Step back in time and see how upper-class Filipinos lived during the colonial era at Casa Manila, a beautifully reconstructed traditional Spanish colonial home within the walls of Intramuros, in the heart of Manila. Casa Manila is filled with period furniture, furnishings, decorative objects, and artwork from the colonial era.
Although the house itself is a reproduction built in the 1980s, all the furnishings inside are authentic and sourced from different homes. Guided tours are available, but you can also wander around the three-story house on your own. See the living room, dining room, and kitchen on the top floor, then move down to the bedrooms and office-library on the floor below. Don’t miss the double-seated toilet in the latrine. Finally, end your visit at the lovely fountain in the outdoor courtyard.

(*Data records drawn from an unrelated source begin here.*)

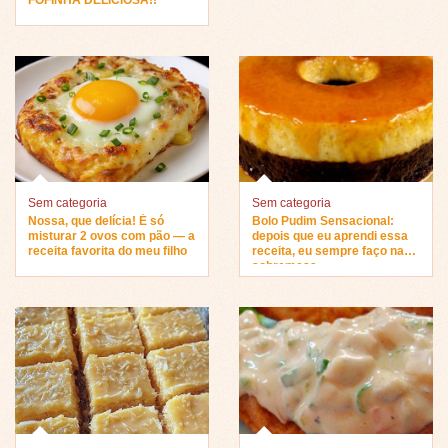
Sem categoria
Sem categoria
Nossa, que delícia! É só
Bolo Pudim Sensacional:
misturar 2 ovos com pão — a
depois que eu aprendi essa
receita favorita do meu filho
receita, eu sempre faço na
sobremesa…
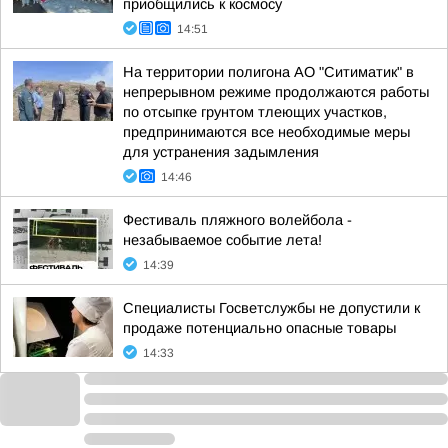
приобщились к космосу
14:51
На территории полигона АО "Ситиматик" в
непрерывном режиме продолжаются работы
по отсыпке грунтом тлеющих участков,
предпринимаются все необходимые меры
для устранения задымления
14:46
Фестиваль пляжного волейбола -
незабываемое событие лета!
14:39
Специалисты Госветслужбы не допустили к
продаже потенциально опасные товары
14:33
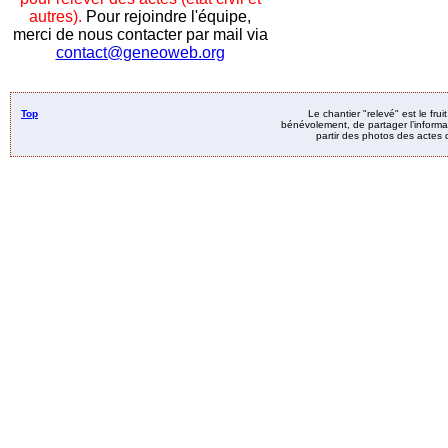
autres).
Pour rejoindre l'équipe,
merci de nous contacter par mail via
contact@geneoweb.org
Top
Le chantier "relevé" est le fru
bénévolement, de partager l’informat
partir des photos des actes d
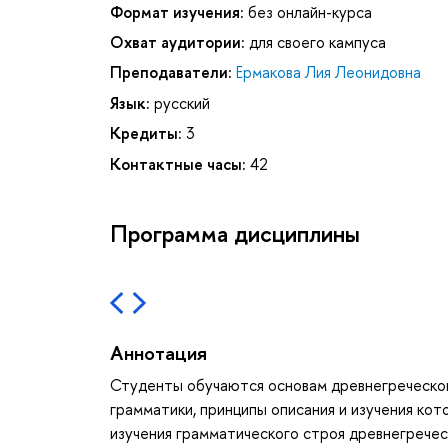
Формат изучения:
без онлайн-курса
Охват аудитории:
для своего кампуса
Преподаватели:
Ермакова Лия Леонидовна
Язык:
русский
Кредиты:
3
Контактные часы:
42
Программа дисциплины
Аннотация
Студенты обучаются основам древнегреческого
грамматики, принципы описания и изучения кот
изучения грамматического строя древнегречес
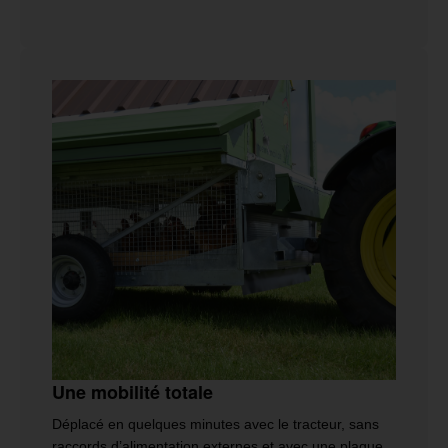
Une mobilité totale
Déplacé en quelques minutes avec le tracteur, sans
raccords d’alimentation externes et avec une plaque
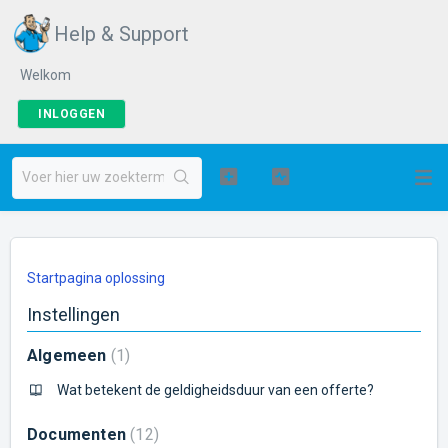
Help & Support
Welkom
INLOGGEN
Startpagina oplossing
Instellingen
Algemeen
1
Wat betekent de geldigheidsduur van een offerte?
Documenten
12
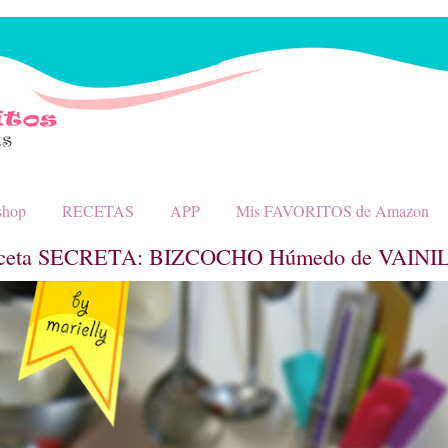
shop
RECETAS
APP
Mis FAVORITOS de Amazon
ceta SECRETA: BIZCOCHO Húmedo de VAINILL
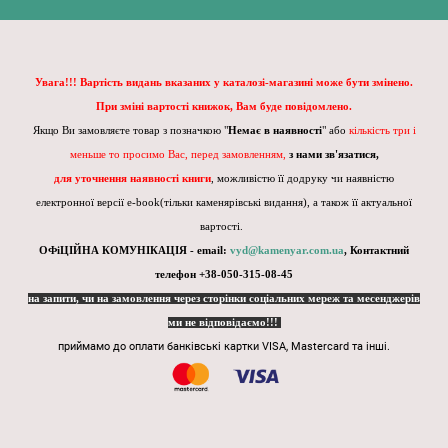
Увага!!! Вартість видань вказаних у каталозі-магазині може бути змінено.
При зміні вартості книжок, Вам буде повідомлено.
Якщо Ви замовляєте товар з позначкою "
Немає в наявності
" або
кількість три і
меньше то просимо Вас, перед замовленням,
з нами зв'язатися,
для уточнення наявності книги
, можливістю її додруку чи наявністю
електронної версії e-book(тільки каменярівські видання), а також її актуальної
вартості.
ОФіЦІЙНА КОМУНІКАЦІЯ - email:
vyd@kamenyar.com.ua
,
Контактний
телефон +38-050-315-08-45
на запити, чи на замовлення через сторінки соціальних мереж та месенджерів
ми не відповідаємо!!!
приймамо до оплати банківські картки VISA, Mastercard та інші.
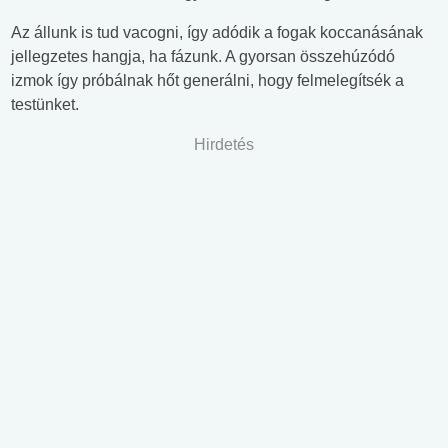
Az állunk is tud vacogni, így adódik a fogak koccanásának
jellegzetes hangja, ha fázunk. A gyorsan összehúzódó
izmok így próbálnak hőt generálni, hogy felmelegítsék a
testünket.
Hirdetés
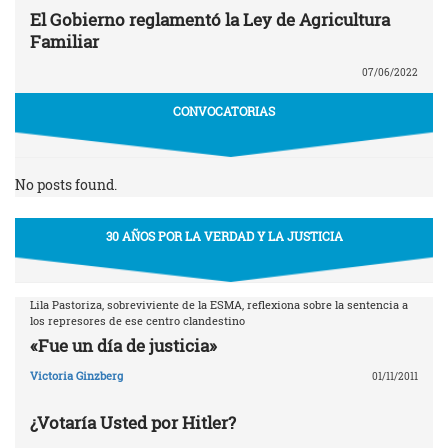
El Gobierno reglamentó la Ley de Agricultura
Familiar
07/06/2022
CONVOCATORIAS
No posts found.
30 AÑOS POR LA VERDAD Y LA JUSTICIA
Lila Pastoriza, sobreviviente de la ESMA, reflexiona sobre la sentencia a
los represores de ese centro clandestino
«Fue un día de justicia»
Victoria Ginzberg
01/11/2011
¿Votaría Usted por Hitler?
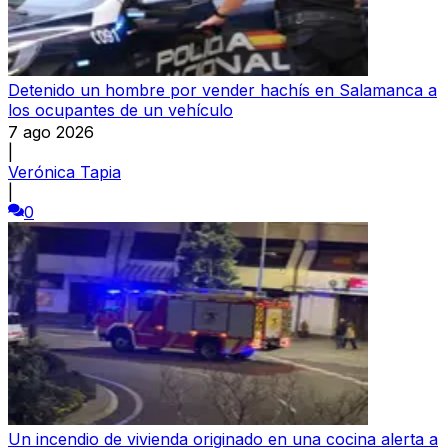
Detenido un hombre por vender hachís en Salamanca a
los ocupantes de un vehículo
7 ago 2026
|
Verónica Tapia
|
0
Un incendio de vivienda originado en una cocina alerta a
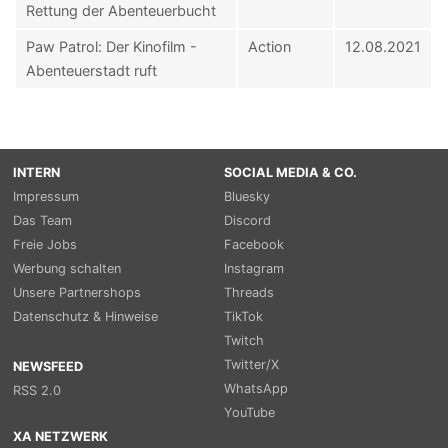
Rettung der Abenteuerbucht
Paw Patrol: Der Kinofilm -
Action
12.08.2021
Abenteuerstadt ruft
INTERN
SOCIAL MEDIA & CO.
Impressum
Bluesky
Das Team
Discord
Freie Jobs
Facebook
Werbung schalten
Instagram
Unsere Partnershops
Threads
Datenschutz & Hinweise
TikTok
Twitch
Twitter/X
NEWSFEED
WhatsApp
RSS 2.0
YouTube
XA NETZWERK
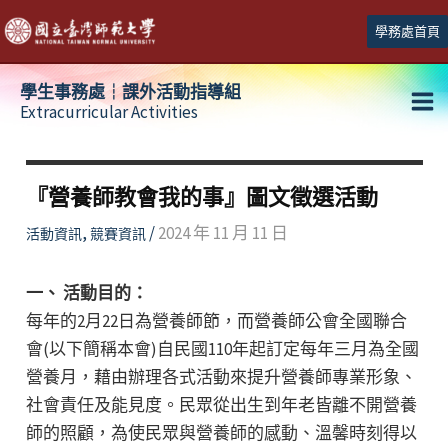
跳
學務處首頁
至
主
學生事務處┆課外活動指導組
要
Extracurricular Activities
Ma
內
容
Me
『營養師教會我的事』圖文徵選活動
,
/
2024 年 11 月 11 日
活動資訊
競賽資訊
一、 活動目的：
每年的2月22日為營養師節，而營養師公會全國聯合
會(以下簡稱本會)自民國110年起訂定每年三月為全國
營養月，藉由辦理各式活動來提升營養師專業形象、
社會責任及能見度。民眾從出生到年老皆離不開營養
師的照顧，為使民眾與營養師的感動、溫馨時刻得以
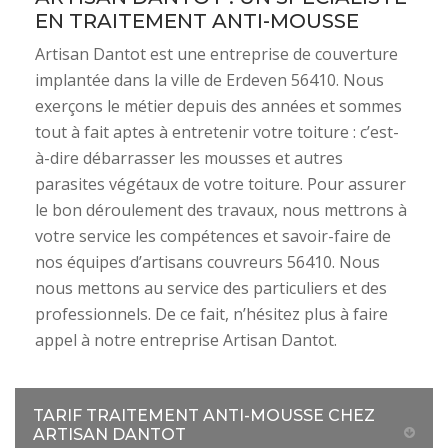
EN TRAITEMENT ANTI-MOUSSE
Artisan Dantot est une entreprise de couverture
implantée dans la ville de Erdeven 56410. Nous
exerçons le métier depuis des années et sommes
tout à fait aptes à entretenir votre toiture : c’est-
à-dire débarrasser les mousses et autres
parasites végétaux de votre toiture. Pour assurer
le bon déroulement des travaux, nous mettrons à
votre service les compétences et savoir-faire de
nos équipes d’artisans couvreurs 56410. Nous
nous mettons au service des particuliers et des
professionnels. De ce fait, n’hésitez plus à faire
appel à notre entreprise Artisan Dantot.
TARIF TRAITEMENT ANTI-MOUSSE CHEZ
ARTISAN DANTOT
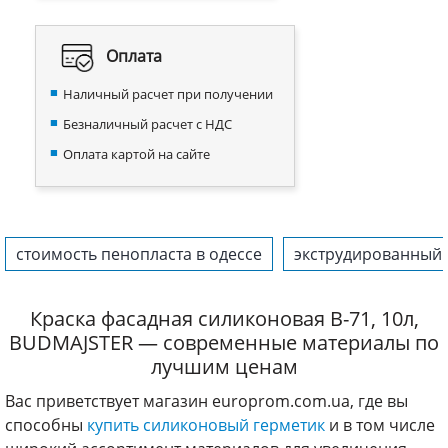
Оплата
Наличный расчет при получении
Безналичный расчет с НДС
Оплата картой на сайте
стоимость пенопласта в одессе
экструдированный 
Краска фасадная силиконовая B-71, 10л,
BUDMAJSTER — современные материалы по
лучшим ценам
Вас приветствует магазин europrom.com.ua, где вы
способны
купить силиконовый герметик
и в том числе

Many sightseeing tours, whether half-day or full-day, stop at Casa Manila, in addition to other top attractions such as Rizal Park, Fort Santiago, and the National Museum of the Philippines. Or experience Manila like a local and visit as part of a jeepney tour. Book a private tour to combine Casa Manila with other must-see attractions on your list.
Things to Know Before You Go
- Casa Manila is a must-see for those interested in history, architecture, and Philippine heritage.
- Photography is prohibited inside Casa Manila.
- Visitors are not allowed to touch the displays and must walk along the carpeted path.
- There is a souvenir shop and café on-site.
How to Get There
Casa Manila is located in the Plaza San Luis Complex in Intramuros. It’s easiest to take a taxi or jeepney directly to Intramuros. You can also take the LRT to Central Terminal Station, then catch a jeepney to Intramuros. Once at Intramuros, you can walk or take a pedicab.
When to Get There
Casa Manila is open daily except on Mondays. Visit early in the morning to beat the crowds and the heat.
San Agustin Church and Museum
Near Casa Manila, San Agustin Church and Museum is one of the oldest churches in the Philippines, designated a UNESCO World Heritage Site in 1993. Next to the church is the museum, built on the site of a monastery destroyed during World War II. Today the museum houses a collection of rare books, manuscripts, and religious artifacts.